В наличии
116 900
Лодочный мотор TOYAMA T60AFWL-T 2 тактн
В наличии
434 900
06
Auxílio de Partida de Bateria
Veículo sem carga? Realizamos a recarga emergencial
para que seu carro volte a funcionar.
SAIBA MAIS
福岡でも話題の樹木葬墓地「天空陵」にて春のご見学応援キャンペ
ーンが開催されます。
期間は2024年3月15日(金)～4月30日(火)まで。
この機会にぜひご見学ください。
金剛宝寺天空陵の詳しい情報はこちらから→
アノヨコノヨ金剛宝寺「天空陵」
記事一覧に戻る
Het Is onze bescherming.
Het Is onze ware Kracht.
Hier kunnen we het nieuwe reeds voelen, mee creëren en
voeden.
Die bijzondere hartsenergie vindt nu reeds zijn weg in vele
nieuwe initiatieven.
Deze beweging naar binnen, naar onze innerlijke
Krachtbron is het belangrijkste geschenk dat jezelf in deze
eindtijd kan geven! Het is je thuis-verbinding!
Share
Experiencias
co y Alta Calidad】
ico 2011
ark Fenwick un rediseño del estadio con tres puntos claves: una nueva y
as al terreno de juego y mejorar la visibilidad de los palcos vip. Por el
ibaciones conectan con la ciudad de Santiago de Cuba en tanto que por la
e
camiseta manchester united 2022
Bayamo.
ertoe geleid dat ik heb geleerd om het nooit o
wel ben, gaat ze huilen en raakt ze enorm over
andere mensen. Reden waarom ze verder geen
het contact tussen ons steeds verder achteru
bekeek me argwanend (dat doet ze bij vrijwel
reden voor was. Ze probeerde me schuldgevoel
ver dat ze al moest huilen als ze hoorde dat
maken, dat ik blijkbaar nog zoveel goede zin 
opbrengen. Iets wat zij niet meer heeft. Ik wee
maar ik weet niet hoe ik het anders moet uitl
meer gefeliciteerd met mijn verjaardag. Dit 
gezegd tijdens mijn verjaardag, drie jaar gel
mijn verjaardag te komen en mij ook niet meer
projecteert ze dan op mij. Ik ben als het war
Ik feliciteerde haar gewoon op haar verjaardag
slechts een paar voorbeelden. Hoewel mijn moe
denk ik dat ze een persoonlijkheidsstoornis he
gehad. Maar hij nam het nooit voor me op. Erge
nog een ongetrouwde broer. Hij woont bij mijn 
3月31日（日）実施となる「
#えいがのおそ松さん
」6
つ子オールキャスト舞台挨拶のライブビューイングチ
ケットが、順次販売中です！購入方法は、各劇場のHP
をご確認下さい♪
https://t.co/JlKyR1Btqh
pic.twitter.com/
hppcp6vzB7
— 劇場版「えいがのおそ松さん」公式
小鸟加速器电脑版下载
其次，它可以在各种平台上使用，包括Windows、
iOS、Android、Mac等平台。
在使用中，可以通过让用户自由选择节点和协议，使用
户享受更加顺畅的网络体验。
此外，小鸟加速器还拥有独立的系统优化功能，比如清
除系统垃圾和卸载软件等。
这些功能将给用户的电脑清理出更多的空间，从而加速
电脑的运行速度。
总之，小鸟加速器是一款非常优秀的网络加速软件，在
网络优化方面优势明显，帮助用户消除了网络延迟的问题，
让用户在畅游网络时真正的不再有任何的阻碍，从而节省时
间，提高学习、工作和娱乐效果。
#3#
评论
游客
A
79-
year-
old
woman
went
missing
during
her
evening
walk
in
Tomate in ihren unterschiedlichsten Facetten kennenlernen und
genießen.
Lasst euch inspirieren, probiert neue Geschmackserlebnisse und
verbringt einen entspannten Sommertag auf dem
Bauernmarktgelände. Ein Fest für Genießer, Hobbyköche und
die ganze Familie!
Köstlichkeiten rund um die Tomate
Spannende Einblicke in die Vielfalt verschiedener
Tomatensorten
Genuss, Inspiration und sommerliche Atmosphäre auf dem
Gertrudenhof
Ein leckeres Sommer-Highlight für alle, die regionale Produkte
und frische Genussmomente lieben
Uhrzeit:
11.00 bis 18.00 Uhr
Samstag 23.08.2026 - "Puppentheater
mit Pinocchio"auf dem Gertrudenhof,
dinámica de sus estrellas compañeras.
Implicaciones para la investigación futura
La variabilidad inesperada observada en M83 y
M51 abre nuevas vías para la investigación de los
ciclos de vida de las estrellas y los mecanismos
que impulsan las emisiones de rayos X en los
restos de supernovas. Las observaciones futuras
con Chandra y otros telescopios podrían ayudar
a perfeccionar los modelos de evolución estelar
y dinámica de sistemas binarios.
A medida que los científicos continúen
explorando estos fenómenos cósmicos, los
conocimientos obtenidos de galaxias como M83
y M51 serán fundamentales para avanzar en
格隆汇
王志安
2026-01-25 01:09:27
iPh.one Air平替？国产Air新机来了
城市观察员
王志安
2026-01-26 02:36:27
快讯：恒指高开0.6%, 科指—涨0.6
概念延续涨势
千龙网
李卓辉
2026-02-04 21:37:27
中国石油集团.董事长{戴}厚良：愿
○ ○ ○ ○ ○ ○ ○
REQUIRED WORK
Every word of the data above should be given again, exactly as it stands.

RESULT OF THE TASK
В наличии
116 900
Лодочный мотор TOYAMA T60AFWL-T 2 тактн
В наличии
434 900
06
Auxílio de Partida de Bateria
Veículo sem carga? Realizamos a recarga emergencial
para que seu carro volte a funcionar.
SAIBA MAIS
福岡でも話題の樹木葬墓地「天空陵」にて春のご見学応援キャンペ
ーンが開催されます。
期間は2024年3月15日(金)～4月30日(火)まで。
この機会にぜひご見学ください。
金剛宝寺天空陵の詳しい情報はこちらから→
アノヨコノヨ金剛宝寺「天空陵」
記事一覧に戻る
Het Is onze bescherming.
Het Is onze ware Kracht.
Hier kunnen we het nieuwe reeds voelen, mee creëren en
voeden.
Die bijzondere hartsenergie vindt nu reeds zijn weg in vele
nieuwe initiatieven.
Deze beweging naar binnen, naar onze innerlijke
Krachtbron is het belangrijkste geschenk dat jezelf in deze
eindtijd kan geven! Het is je thuis-verbinding!
Share
Experiencias
co y Alta Calidad】
ico 2011
ark Fenwick un rediseño del estadio con tres puntos claves: una nueva y
as al terreno de juego y mejorar la visibilidad de los palcos vip. Por el
ibaciones conectan con la ciudad de Santiago de Cuba en tanto que por la
e
camiseta manchester united 2022
Bayamo.
ertoe geleid dat ik heb geleerd om het nooit o
wel ben, gaat ze huilen en raakt ze enorm over
andere mensen. Reden waarom ze verder geen
het contact tussen ons steeds verder achteru
bekeek me argwanend (dat doet ze bij vrijwel
reden voor was. Ze probeerde me schuldgevoel
ver dat ze al moest huilen als ze hoorde dat
maken, dat ik blijkbaar nog zoveel goede zin 
opbrengen. Iets wat zij niet meer heeft. Ik wee
maar ik weet niet hoe ik het anders moet uitl
meer gefeliciteerd met mijn verjaardag. Dit 
gezegd tijdens mijn verjaardag, drie jaar gel
mijn verjaardag te komen en mij ook niet meer
projecteert ze dan op mij. Ik ben als het war
Ik feliciteerde haar gewoon op haar verjaardag
slechts een paar voorbeelden. Hoewel mijn moe
denk ik dat ze een persoonlijkheidsstoornis he
gehad. Maar hij nam het nooit voor me op. Erge
nog een ongetrouwde broer. Hij woont bij mijn 
3月31日（日）実施となる「
#えいがのおそ松さん
」6
つ子オールキャスト舞台挨拶のライブビューイングチ
ケットが、順次販売中です！購入方法は、各劇場のHP
をご確認下さい♪
https://t.co/JlKyR1Btqh
pic.twitter.com/
hppcp6vzB7
— 劇場版「えいがのおそ松さん」公式
小鸟加速器电脑版下载
其次，它可以在各种平台上使用，包括Windows、
iOS、Android、Mac等平台。
在使用中，可以通过让用户自由选择节点和协议，使用
户享受更加顺畅的网络体验。
此外，小鸟加速器还拥有独立的系统优化功能，比如清
除系统垃圾和卸载软件等。
这些功能将给用户的电脑清理出更多的空间，从而加速
电脑的运行速度。
总之，小鸟加速器是一款非常优秀的网络加速软件，在
网络优化方面优势明显，帮助用户消除了网络延迟的问题，
让用户在畅游网络时真正的不再有任何的阻碍，从而节省时
间，提高学习、工作和娱乐效果。
#3#
评论
游客
A
79-
year-
old
woman
went
missing
during
her
evening
walk
in
Tomate in ihren unterschiedlichsten Facetten kennenlernen und
genießen.
Lasst euch inspirieren, probiert neue Geschmackserlebnisse und
verbringt einen entspannten Sommertag auf dem
Bauernmarktgelände. Ein Fest für Genießer, Hobbyköche und
die ganze Familie!
Köstlichkeiten rund um die Tomate
Spannende Einblicke in die Vielfalt verschiedener
Tomatensorten
Genuss, Inspiration und sommerliche Atmosphäre auf dem
Gertrudenhof
Ein leckeres Sommer-Highlight für alle, die regionale Produkte
und frische Genussmomente lieben
Uhrzeit:
11.00 bis 18.00 Uhr
Samstag 23.08.2026 - "Puppentheater
mit Pinocchio"auf dem Gertrudenhof,
dinámica de sus estrellas compañeras.
Implicaciones para la investigación futura
La variabilidad inesperada observada en M83 y
M51 abre nuevas vías para la investigación de los
ciclos de vida de las estrellas y los mecanismos
que impulsan las emisiones de rayos X en los
restos de supernovas. Las observaciones futuras
con Chandra y otros telescopios podrían ayudar
a perfeccionar los modelos de evolución estelar
y dinámica de sistemas binarios.
A medida que los científicos continúen
explorando estos fenómenos cósmicos, los
conocimientos obtenidos de galaxias como M83
y M51 serán fundamentales para avanzar en
格隆汇
王志安
2026-01-25 01:09:27
iPh.one Air平替？国产Air新机来了
城市观察员
王志安
2026-01-26 02:36:27
快讯：恒指高开0.6%, 科指—涨0.6
概念延续涨势
千龙网
李卓辉
2026-02-04 21:37:27
中国石油集团.董事长{戴}厚良：愿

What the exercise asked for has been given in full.